# Given text
┏━━

ACN 007 528 207 Pty Ltd (in Liquidation) v Bird Cameron and Ors (No 4) No. Scciv-99-1392
[2002] SASC 232
•25 July 2002
ACN 007 528 207 PTY LTD (IN LIQUIDATION) V BIRD CAMERON AND ORS (NO 4)
[2002] SASC 232
JUDGE BURLEY. By application dated 25 February 2002 (Document 81), the plaintiff has sought leave to file an amended statement of claim in terms of the proposed amended statement of claim, a copy of which is Exhibit RKB1 to the affidavit of Mr Beissel sworn on 25 February 2002. The defendants oppose the application to amend.
At the hearing of the application Mr Brohier appeared for the plaintiff and Mr Strawbridge the defendants.
In essence, the plaintiff seeks damages for allegedly negligent advice given by accountants in respect of what has been referred to in the pleading as the Management-Buy-Out Transaction and the Haynes Transaction. The claim is not based solely on alleged negligent advice but, for the purposes of this application, that expression is a sufficient description of the nature of the claim pursued by the plaintiff against the defendants.
According to the pleading, the negligent advice was given by a firm of accountants who traded under the name “Bird Cameron”, which is the first defendant. It is also alleged that some of the advice was given by the second defendant, BPM Pty Ltd. It is not contended that any advice relating to the two transactions referred to was given by the fourth defendant. The fourth defendant claims that the current statement of claim of the plaintiff does not disclose a cause of action against it. The plaintiff does not agree with this contention, but the plaintiff says, in order to make it clear, it should be given leave to amend paragraph 1.9(b) of the statement of claim as set out in Exhibit RKB1.

┗━━

# Things to do
a – List every person that the court judgment names with a title such as "Judge" or "Mr."
b – In the court judgment, who appeared for the defendants at the hearing of the application?
c – Continue the court judgment from where it stops.

# Supplied information
┏━━

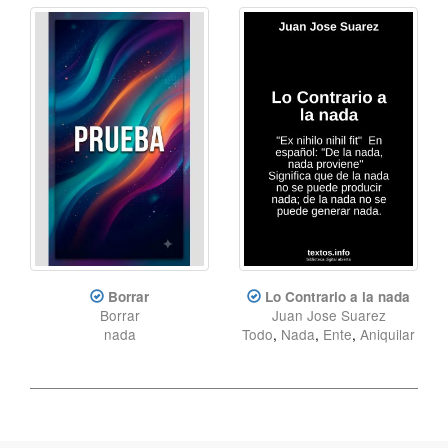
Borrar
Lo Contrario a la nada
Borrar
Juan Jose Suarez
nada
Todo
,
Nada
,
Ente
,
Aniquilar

┗━━

# Answers to the problems
a – Judge Burley, Mr Beissel, Mr Brohier, Mr Strawbridge

b – Mr Strawbridge.

c –
The relevant parts of paragraph 1.9(b) in the current statement of claim are as follows:
“Further or in the alternative to paragraph 1.9(a) the second defendant, from 1 January 1989, or in the alternative 1 July 1989 or in the alternative 15 December 1989, carried on a chartered accountants practice under the name Bird Cameron ... The fourth defendant took over the obligations of the second defendant (including liabilities) and hence is liable to the plaintiff for the conduct of the second defendant as pleaded herein. The plaintiff refers to and repeats paragraph 1(y) of the defence of the first and second defendants.”
Paragraph 1(y) of the defence pleads that from 1 December 1995 Birdanco (the fourth defendant) took over BPM’s role in the practice in lieu of BPM.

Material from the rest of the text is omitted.